In this video, we are introduced to the internet: how it came about, why it is special, what its primary purpose is, the client server model, the conventions that requests / responses abide by, and some of the other tools in place to make it all work.
Suggested Objectives
Explain why technology is really a tool that allows us to communicate and be connected to one another.
Recall that Tim Berners-Lee invented the World Wide Web and the language it uses to communicate, HTTP.
Understand that the internet and the World Wide Web are different things, the former being invented by Vint Cerf long before Tim Berners-Lee created the latter.
Explain how Google revolutionized the search engine (with PageRank) by categorizing what websites are about by what other websites say about them.

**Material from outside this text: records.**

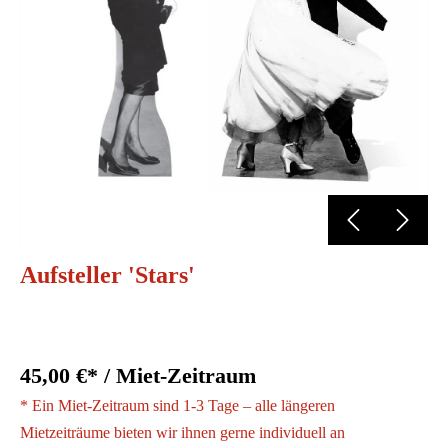
Aufsteller 'Stars'
45,00 €* / Miet-Zeitraum
* Ein Miet-Zeitraum sind 1-3 Tage – alle längeren
Mietzeiträume bieten wir ihnen gerne individuell an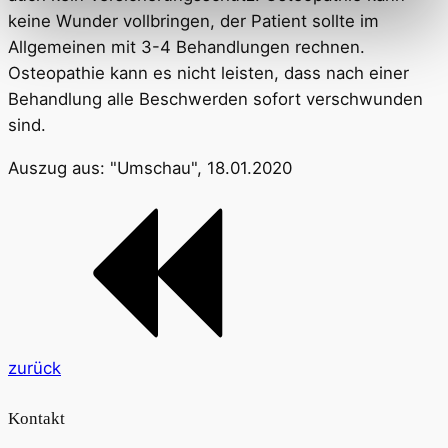
keine Wunder vollbringen, der Patient sollte im
Allgemeinen mit 3-4 Behandlungen rechnen.
Osteopathie kann es nicht leisten, dass nach einer
Behandlung alle Beschwerden sofort verschwunden
sind.
Auszug aus: "Umschau", 18.01.2020
zurück
Kontakt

Be amazed by the fact that we literally have high capacity optic cables running across the ocean, connecting the world with internet.
Define HTTP as the language that browsers and servers use to speak to one another through requests and responses.
Understand that requests and responses are really just long strings, organized by the conventions of HTTP so that browsers and servers can communicate back and forth.
Use client server model to describe the back and forth process that occurs between clients and servers.
Utilize the metaphor of an apartment complex to describe the structure of a URL / URI (which contains protocol, domain, and resource components).
Describe the various HTTP verbs that define a request and what each of them tell the server about what the client wants to do.
Describe the various HTTP response codes and what each “level” of response communicates to the client.